### Source extract
.....

Wednesday, September 5, 2007

Just Cut To The Chase Already!

Walking home tonight with some friends and we walk past someone who begins the conversation with "excuse me guys, I'm really sorry to bother you, if I could have just a minute of your time..."

You know where this is going. I don't mind being asked for change. But I do mind having my time wasted. Don't give me the long intro and the sob story, just cut to the mother fucking chase! You want money. Ask for it. Spare me the theatrics and improv routines.

I'm Shocked, Shocked To Find Gambling Going on Here

Today's NY Times has a page one story about--gasp--escorts who use Craig's List to get customers and cops who pose as escorts to sting Johns.

Uh, yeah that story is about ten years old. In fact, if memory serves, the NY Times already wrote a similar story to this not too long ago, but rest assured now all the local stations will be prepping their own sweeps stories on this "trend." Can't wait until "Dateline" starts setting up their own sting operations.

Have to say that the CL guy's line about being against having prostitutes advertise on the site doesn't exactly jibe with CL having an "erotic services" section.

This article proves the old newsroom adage there are no new stories, only new reporters.

.....

### Information given
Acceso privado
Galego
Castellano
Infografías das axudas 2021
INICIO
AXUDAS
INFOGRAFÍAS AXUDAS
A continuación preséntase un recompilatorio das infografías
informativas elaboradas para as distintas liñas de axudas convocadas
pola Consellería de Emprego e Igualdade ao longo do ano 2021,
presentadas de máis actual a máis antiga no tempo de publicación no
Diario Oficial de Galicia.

.....

### Problems to solve
A: Retype the passage in the blog post that begins at the words "I'm Shocked, Shocked" and stops after the words "only new reporters.".
B: Convert every line of the records into a JSON list of strings, with one string per line and no blank lines.

### Responses by task
A:
I'm Shocked, Shocked To Find Gambling Going on Here

Today's NY Times has a page one story about--gasp--escorts who use Craig's List to get customers and cops who pose as escorts to sting Johns.

Uh, yeah that story is about ten years old. In fact, if memory serves, the NY Times already wrote a similar story to this not too long ago, but rest assured now all the local stations will be prepping their own sweeps stories on this "trend." Can't wait until "Dateline" starts setting up their own sting operations.

Have to say that the CL guy's line about being against having prostitutes advertise on the site doesn't exactly jibe with CL having an "erotic services" section.

This article proves the old newsroom adage there are no new stories, only new reporters.

B:
[
  "Acceso privado",
  "Galego",
  "Castellano",
  "Infografías das axudas 2021",
  "INICIO",
  "AXUDAS",
  "INFOGRAFÍAS AXUDAS",
  "A continuación preséntase un recompilatorio das infografías",
  "informativas elaboradas para as distintas liñas de axudas convocadas",
  "pola Consellería de Emprego e Igualdade ao longo do ano 2021,",
  "presentadas de máis actual a máis antiga no tempo de publicación no",
  "Diario Oficial de Galicia."
]